Conner offered him a long-necked bottle, the Coca-Cola logo faintly visible in the fading light, and Jake twisted off the top and took a long, cold swallow.
“I thought you’d be out on the town by now,” Jake said, rolling the bottle between his hands.
“So did I, but I lost rock paper scissors, so here I am,” Conner said, taking a drink from his own bottle. “We were afraid you might get the chainsaw out next.”
“I can use a chainsaw just fine,” Jake muttered darkly, and Conner snorted.
“The last time you tried trimming that tree, you nearly put a hole in the roof.”
“That’s because neither of you idiots would come out here and help me,” Jake snapped, setting his bottle on the faded porch boards below his chair. “Besides, the place is already falling to pieces. I doubt we’d even notice a hole in the roof.”
Conner chuckled. “Well, you’re the one who lives upstairs, so if you want a skylight, then be my guest.”
Jake snorted, the sound unexpected, even to him.
“You know, the house wouldn’t look quite so bad if you and Noah would stop trying to destroy each other. Haven’t you had enough of this prank war? I mean, seriously, I found him knocking holes in his bedroom walls the other day.”
Conner snickered, his whole body shaking. “You have to admit, that was a good one.”
“It was psychotic! Who hides a speaker in the drywall and plays creepy voices at all hours of the night?” Jake said, shaking his head in disbelief. “How do you think of these things?”
Conner howled with laughter, and Jake rolled his eyes. It had been a pretty good prank. Even he’d gotten a kick out of watching Noah slowly lose his mind.
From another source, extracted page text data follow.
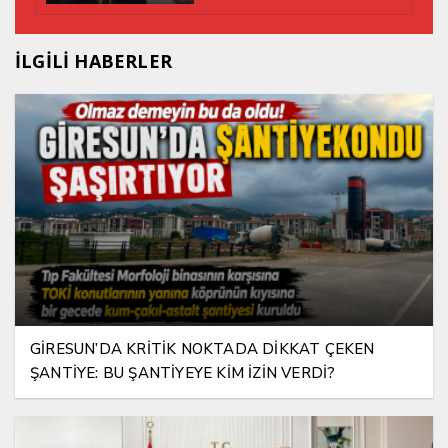
İLGİLİ HABERLER
GİRESUN’DA KRİTİK NOKTADA DİKKAT ÇEKEN
ŞANTİYE: BU ŞANTİYEYE KİM İZİN VERDİ?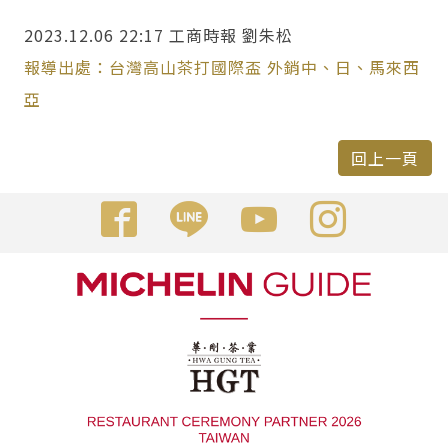
2023.12.06
22:17
工商時報
劉朱松
報導出處：台灣高山茶打國際盃 外銷中、日、馬來西
亞
回上一頁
“Relax. We’re just getting a head start on the demolition,” Conner said, taking another swallow. “Although I will be sad to see this old place go. Dad is thinking about putting a duplex here instead.” He looked wistfully around the yard, as if remembering all the cookouts the boys had hosted in the past two years.
“And besides, Noah deserved it,” Conner continued, getting back on topic. “That bucket he dumped on me the first day? It was olive oil! It tookagesto get it all off. I was slippery in unspeakable places for a week!”
Jake shuddered, glad to be merely a third-party bystander to his friends’ hijinks.